◆ REQUIREMENT: Only the final stretch of lines is needed: output exactly the line containing "of human cervical" and all lines following it in the listing below.

◆ INPUT RECORDS:
= = = =

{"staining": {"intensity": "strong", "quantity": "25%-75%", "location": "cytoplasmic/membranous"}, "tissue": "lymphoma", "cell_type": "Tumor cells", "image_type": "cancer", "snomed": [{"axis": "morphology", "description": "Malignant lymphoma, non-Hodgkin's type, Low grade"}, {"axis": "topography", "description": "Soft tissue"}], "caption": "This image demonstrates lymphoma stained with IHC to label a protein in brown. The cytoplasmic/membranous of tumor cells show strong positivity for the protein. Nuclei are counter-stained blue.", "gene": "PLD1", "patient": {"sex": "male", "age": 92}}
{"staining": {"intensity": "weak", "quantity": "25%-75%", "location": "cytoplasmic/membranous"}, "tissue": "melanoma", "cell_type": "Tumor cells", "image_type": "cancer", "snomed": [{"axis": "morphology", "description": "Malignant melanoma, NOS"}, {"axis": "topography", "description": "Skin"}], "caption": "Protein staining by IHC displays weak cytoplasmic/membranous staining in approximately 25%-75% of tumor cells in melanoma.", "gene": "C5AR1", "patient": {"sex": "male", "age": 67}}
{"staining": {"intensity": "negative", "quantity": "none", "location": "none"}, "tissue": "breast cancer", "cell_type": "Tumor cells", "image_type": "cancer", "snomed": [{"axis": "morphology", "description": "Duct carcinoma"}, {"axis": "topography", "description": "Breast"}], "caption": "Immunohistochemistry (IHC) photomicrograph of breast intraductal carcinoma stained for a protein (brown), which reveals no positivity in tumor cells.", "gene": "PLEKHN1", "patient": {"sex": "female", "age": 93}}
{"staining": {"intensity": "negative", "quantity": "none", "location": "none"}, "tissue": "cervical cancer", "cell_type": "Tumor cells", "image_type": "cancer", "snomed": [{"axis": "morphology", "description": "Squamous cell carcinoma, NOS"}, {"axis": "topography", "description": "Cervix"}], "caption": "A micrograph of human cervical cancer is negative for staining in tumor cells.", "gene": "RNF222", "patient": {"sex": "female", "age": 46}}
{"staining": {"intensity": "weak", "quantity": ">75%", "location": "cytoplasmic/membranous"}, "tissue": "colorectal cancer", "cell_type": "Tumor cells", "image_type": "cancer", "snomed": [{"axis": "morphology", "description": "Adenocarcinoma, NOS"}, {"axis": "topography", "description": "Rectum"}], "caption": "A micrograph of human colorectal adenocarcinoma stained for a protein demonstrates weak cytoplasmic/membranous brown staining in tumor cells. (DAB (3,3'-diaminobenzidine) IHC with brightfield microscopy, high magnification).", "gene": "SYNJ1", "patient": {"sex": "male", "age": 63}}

= = = =

◆ RESPONSE TO THIS TASK:
{"staining": {"intensity": "negative", "quantity": "none", "location": "none"}, "tissue": "cervical cancer", "cell_type": "Tumor cells", "image_type": "cancer", "snomed": [{"axis": "morphology", "description": "Squamous cell carcinoma, NOS"}, {"axis": "topography", "description": "Cervix"}], "caption": "A micrograph of human cervical cancer is negative for staining in tumor cells.", "gene": "RNF222", "patient": {"sex": "female", "age": 46}}
{"staining": {"intensity": "weak", "quantity": ">75%", "location": "cytoplasmic/membranous"}, "tissue": "colorectal cancer", "cell_type": "Tumor cells", "image_type": "cancer", "snomed": [{"axis": "morphology", "description": "Adenocarcinoma, NOS"}, {"axis": "topography", "description": "Rectum"}], "caption": "A micrograph of human colorectal adenocarcinoma stained for a protein demonstrates weak cytoplasmic/membranous brown staining in tumor cells. (DAB (3,3'-diaminobenzidine) IHC with brightfield microscopy, high magnification).", "gene": "SYNJ1", "patient": {"sex": "male", "age": 63}}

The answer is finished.